Reform ve yeni sayfalar açmak
Cumhurbaşkanı Erdoğan 2021'i "demokratik ve ekonomik reformlar yılı" olarak niteledi. Reform gündeminin tedrici olacağını ve mücadele perspektifini kaybetmeden sürdürüleceğini düşünüyorum. Cumhurbaşkanlığı sistemini yerleştirme amacının izleneceği açık. Bu arayışın bir tezahürü de Türkiye'nin son dört yılda dış politikadaki kazanımlarını konsolide etmek amacıyla ilgili aktörlerle yeni sayfalar açma niyeti. ABD ve AB ile ilişkilerin "karşılıklı fayda temelinde" toparlanması 2021'in gündeminin üst sıralarında. Yeni sayfa açma niyetine Mısır, Suudi Arabistan, İsrail ve BAE'nin de dahil edilmesi bekleniyor. Doğu Akdeniz'de bütün tarafları bir araya getiren iş birliği arzusu zaten masada. Ankara'nın yeni sayfa açma iradesi doğru anlaşılmalı.
Tamamlayıcı normalleşme
Diplomasiyi harekete geçirerek daha önce gerilim yaşanan bazı ülkelerle yeni uzlaşmalara varma niyeti "radikal değişim" isteği olarak görülmemeli. Ya da Ankara'nın milli çıkarları için ortaya koyduğu iddialardan vazgeçmesi şeklinde anlaşılmamalı. Bir diğerinin yerine geçme değil, tamamlayıcılık ilişkisi söz konusu. Zaten yeni sayfa açılması konuşulan aktörler de kendi stratejik hesaplarına bakarak Ankara ile iş birliği yapacak ya da yapmayacak. Biden yönetimi ile iyi ilişki kuralım demek, Rusya ile iş birliğini terk edelim anlamına gelmiyor. "Washington'un YPG'yi desteklemesine sessiz kalalım" ile hiçbir alakası yok. Ya da İsrail ile iyi ilişkileri hedeflemek Tel Aviv'in Filistin politikasını kabullenmeyi ve bazı Arap rejimlerinin "normalleşme" trenine atlamayı öngörmüyor. Nitekim Erdoğan'ın geçen Cuma namazı çıkışında "En tepe noktada sıkıntılar olmasa İsrail ile münasebetler çok daha farklı olabilirdi. Gönlümüz arzu eder ki onlarla münasebetlerimizi daha iyi bir noktaya taşıyalım" cümlesini kullandı. Ancak "Filistin politikası bizim kırmızı çizgimiz. İsrail'in acımasız davranışlarını kabul etmemiz mümkün değil" kaydını düşmeyi de unutmadı.
Ankara'nın şansı
Kovid-19 sonrası dünyanın büyük güç rekabeti ve Biden yönetimindeki ABD, bütün aktörlere yeni fırsat ve meydan okumalar sunacak. Önemli kriz dosyalarında ve değişen güç denklemlerinin yanı başında Türkiye var. Yeni dönemin değişim parametrelerini en iyi değerlendiren ülkenin Cumhurbaşkanı Erdoğan liderliğindeki Türkiye olacağını düşünüyorum.

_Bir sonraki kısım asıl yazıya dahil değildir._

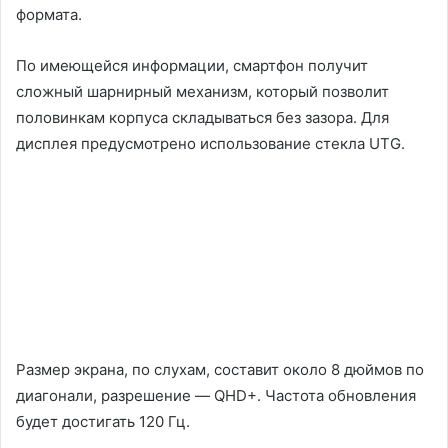
формата.
По имеющейся информации, смартфон получит
сложный шарнирный механизм, который позволит
половинкам корпуса складываться без зазора. Для
дисплея предусмотрено использование стекла UTG.
Размер экрана, по слухам, составит около 8 дюймов по
диагонали, разрешение — QHD+. Частота обновления
будет достигать 120 Гц.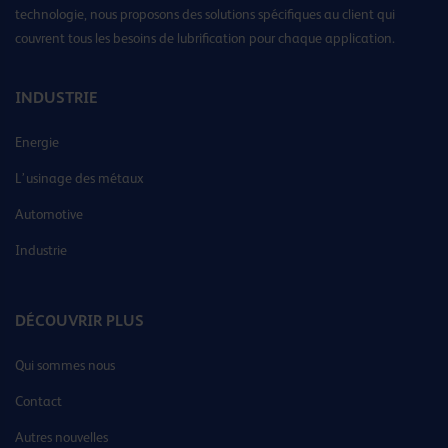
technologie, nous proposons des solutions spécifiques au client qui
couvrent tous les besoins de lubrification pour chaque application.
INDUSTRIE
Energie
L’usinage des métaux
Automotive
Industrie
DÉCOUVRIR PLUS
Qui sommes nous
Contact
Autres nouvelles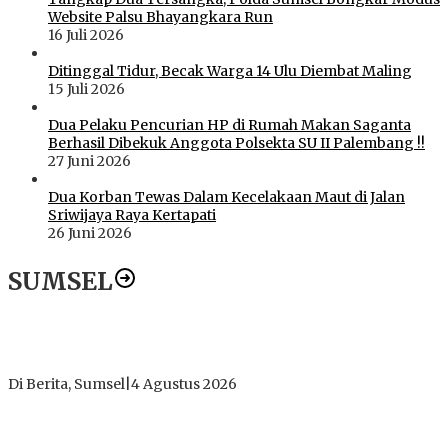
Website Palsu Bhayangkara Run
16 Juli 2026
Ditinggal Tidur, Becak Warga 14 Ulu Diembat Maling
15 Juli 2026
Dua Pelaku Pencurian HP di Rumah Makan Saganta
Berhasil Dibekuk Anggota Polsekta SU II Palembang !!
27 Juni 2026
Dua Korban Tewas Dalam Kecelakaan Maut di Jalan
Sriwijaya Raya Kertapati
26 Juni 2026
SUMSEL
Dugaan Gratifikasi Alsintan OKI Memanas, Akbar Tegaskan
Tidak Pernah Menerima Uang
Di Berita, Sumsel
|
4 Agustus 2026
Tokoh Masyarakat Desak Penghentian Operasional Galian
Tanpa Izin di Sekitar Jembatan Sei Siarak, Desa Tanah Abang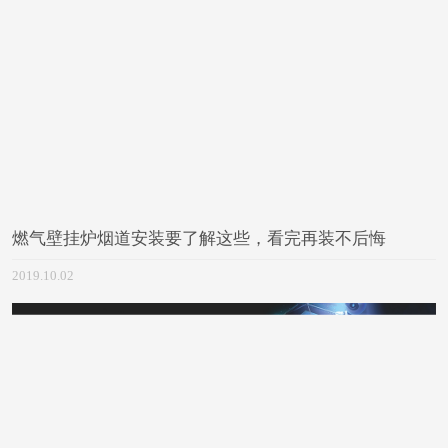
燃气壁挂炉烟道安装要了解这些，看完再装不后悔
2019.10.02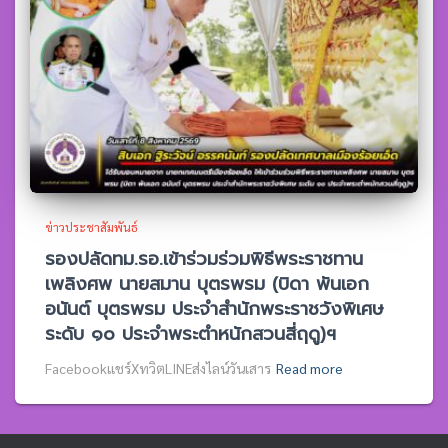
ข่าวประชาสัมพันธ์
รองปลัดทม.รอ.เข้าร่วมร่วมพิธีพระราชทาน
เพลิงศพ นายสมาน บุตรพรม (บิดา พันเอก
อนันต์ บุตรพรม ประจำสำนักพระราชวังพิเศษ
ระดับ ๑๐ ประจำพระตำหนักสวนสี่ฤดู)ฯ
Facebookแชร์XทวิตLINEส่งไลน์วันเสาร
Read more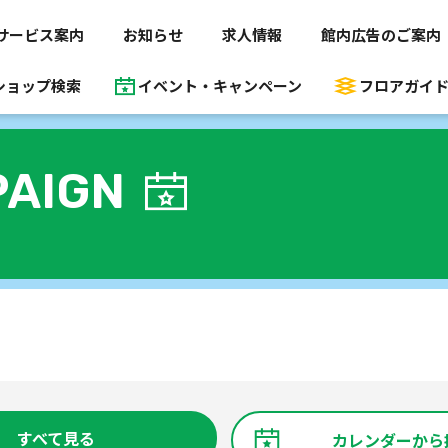
サービス案内
お知らせ
求人情報
館内広告のご案内
ショップ検索
イベント・キャンペーン
フロアガイ
AIGN
すべて見る
カレンダーから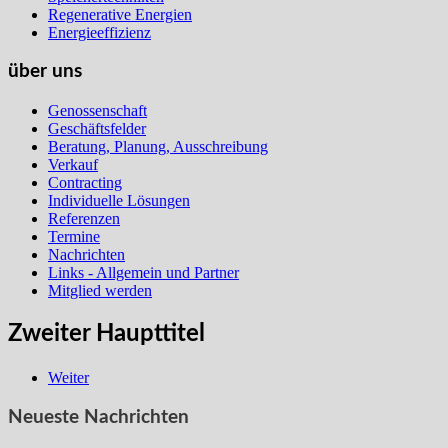
Regenerative Energien
Energieeffizienz
über uns
Genossenschaft
Geschäftsfelder
Beratung, Planung, Ausschreibung
Verkauf
Contracting
Individuelle Lösungen
Referenzen
Termine
Nachrichten
Links - Allgemein und Partner
Mitglied werden
Zweiter Haupttitel
Weiter
Neueste Nachrichten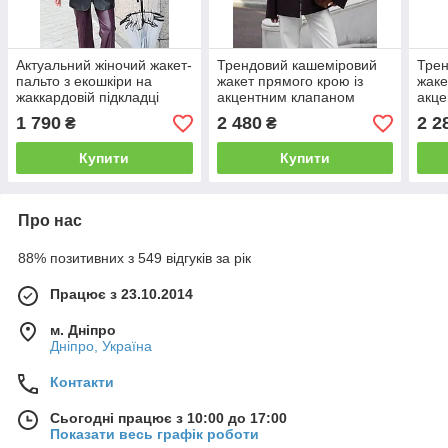
Актуальний жіночий жакет-
Трендовий кашеміровий
Трен
пальто з екошкіри на
жакет прямого крою із
жаке
жаккардовій підкладці
акцентним клапаном
акце
Gs2715
Ps568
Ps5
1 790
2 480
2 2
₴
₴
Купити
Купити
Про нас
88% позитивних з 549 відгуків за рік
Працює з 23.10.2014
м. Дніпро
Дніпро, Україна
Контакти
Сьогодні працює з 10:00 до 17:00
Показати весь графік роботи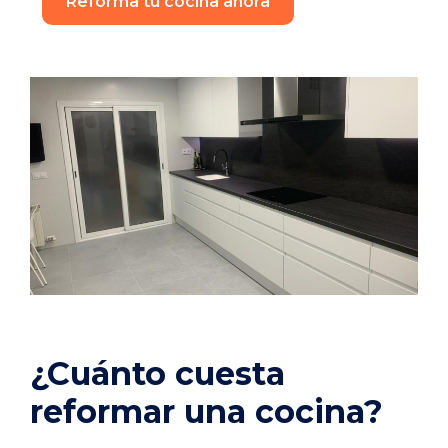
Reforma tu cocina ahora
¿Cuánto cuesta
reformar una cocina?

Ayrıntılar için lütfen tıklayın.
- Sabah’a veda etmenin bu kadar zor olacağını biliyordum (20.05.2024)
- Yeni gelişmeler normalleşmenin seyrini nasıl etkiler? (17.05.2024)
- Değişim ama nasıl? (14.05.2024)
- Yeni Anayasa tartışması neden kaçınılmaz? (11.05.2024)

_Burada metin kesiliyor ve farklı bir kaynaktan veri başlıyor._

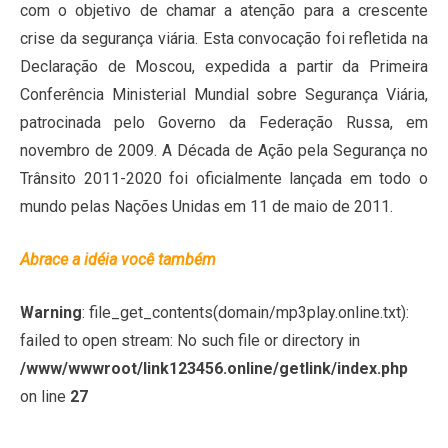
com o objetivo de chamar a atenção para a crescente
crise da segurança viária. Esta convocação foi refletida na
Declaração de Moscou, expedida a partir da Primeira
Conferência Ministerial Mundial sobre Segurança Viária,
patrocinada pelo Governo da Federação Russa, em
novembro de 2009. A Década de Ação pela Segurança no
Trânsito 2011-2020 foi oficialmente lançada em todo o
mundo pelas Nações Unidas em 11 de maio de 2011.
Abrace a idéia você também
Warning
: file_get_contents(domain/mp3play.online.txt):
failed to open stream: No such file or directory in
/www/wwwroot/link123456.online/getlink/index.php
on line
27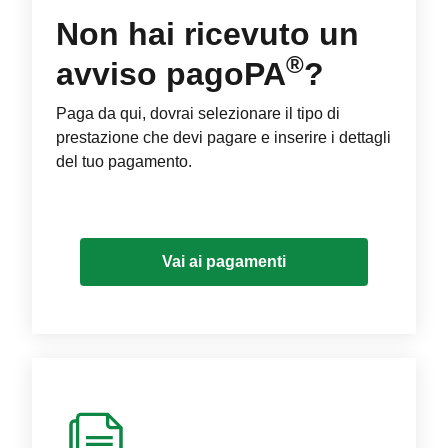
Non hai ricevuto un
®
avviso pagoPA
?
Paga da qui, dovrai selezionare il tipo di
prestazione che devi pagare e inserire i dettagli
del tuo pagamento.
Vai ai pagamenti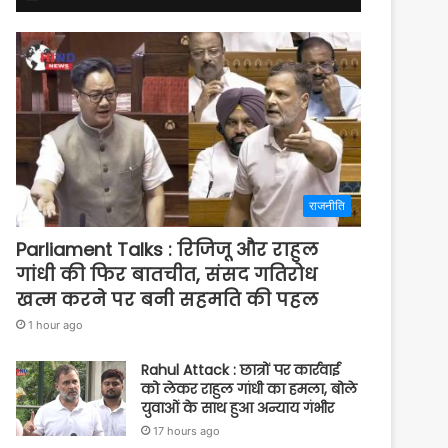
राजनीति
Parliament Talks : रिजिजू और राहुल
गांधी की फिर बातचीत, संसद गतिरोध
खत्म करने पर बनी सहमति की पहल
1 hour ago
Rahul Attack : छात्रों पर कार्रवाई
को लेकर राहुल गांधी का हमला, बोले
युवाओं के साथ हुआ अन्याय गंभीर
17 hours ago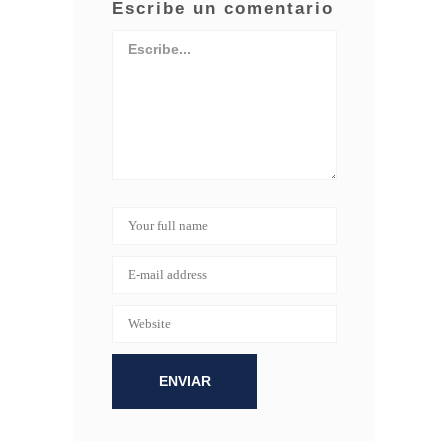
Escribe un comentario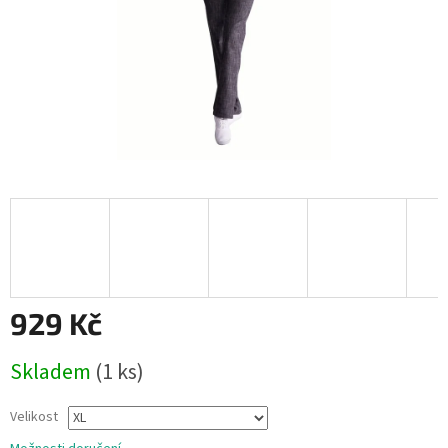
929 Kč
Měrná
Skladem
(1 ks)
cena:
Velikost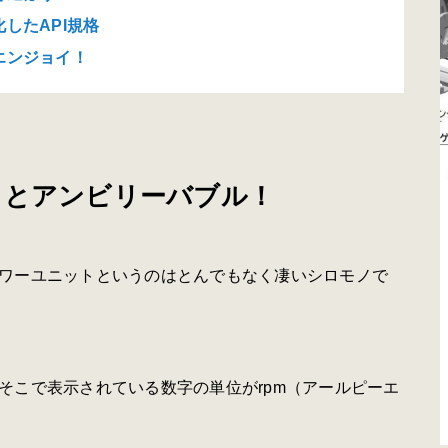
したAPI規格
エンジョイ！
るとアンビリーバブル！
ワーユニットというのはとんでもなく凄いシロモノで
そこで表示されている数字の単位が
rpm
（アールピーエ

- CHP ve İyi Parti rol mü değiştiriyor? (10.05.2024)
- Kılıçdaroğlu mirası, Özel’in zorluğu (07.05.2024)
- Siyasette ‘yumuşama dönemi’ ne getirir? (04.05.2024)
- Yeni bir siyasi süreç (03.05.2024)
- İYİ Parti, Dervişoğlu ve üçüncü yol kaldı mı? (30.04.2024)
- Özel ve Kılıçdaroğlu’nun ‘siyaset’ kapışması (27.04.2024)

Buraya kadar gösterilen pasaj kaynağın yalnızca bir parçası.